Fancy That - Pinkpanthress
The moment Pinkpanthress makes songs long enough to build/get radio play she’ll be the greatest R&B artist working. She’s great.
Man’s Best Friend - Sabrina Carpenter
Sabrina Carpenter is charming, a great dancer, great singer, and delightful presence, yet somehow I cannot let her very deep into my heart. Still, my impression is that even if she never has an album that is capital-G Great, she’ll have more than enough solid hits to justify her place as a pop legend.

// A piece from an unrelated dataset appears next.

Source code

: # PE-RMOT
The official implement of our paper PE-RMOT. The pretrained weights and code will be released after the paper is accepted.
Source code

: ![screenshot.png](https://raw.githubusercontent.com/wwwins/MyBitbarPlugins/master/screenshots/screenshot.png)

God Does Like Ugly - J.I.D.
J.I.D. has been blowing people away for nearly a decade now, he’s clearly an artist with talent equal to the best artists working, but something holds him back from joining the A-List. It might be hooks- however impressive his writing is his biggest hits are “Surround Sound” and “Dance Now” which are clearly above his other songs in that category- or it might be a lack of promotion, him making a less commercially popular style of hip-hop, or a dozen other things. Regardless, he delivered a solid album with God Does Like Ugly, with some very solid songs. The biggest highlight is “Community,” which boasts a fantastic clipse feature and a fantastic attention-grabbing lyric in, “I’ll put a bullet in Bob the fuckin’ builder.” Another favorite of mine is the closer “For Keeps,” which is the truly inspiring story of his own growth and craft.
There’s a lot more I could say or talk about, but my memory isn’t good enough to remember everything that happened last year and I didn’t keep up with things quite as much as I would’ve liked. That might just be me being hard on myself. If I introduced you to a work of art you loved through this list, that’s enough for me.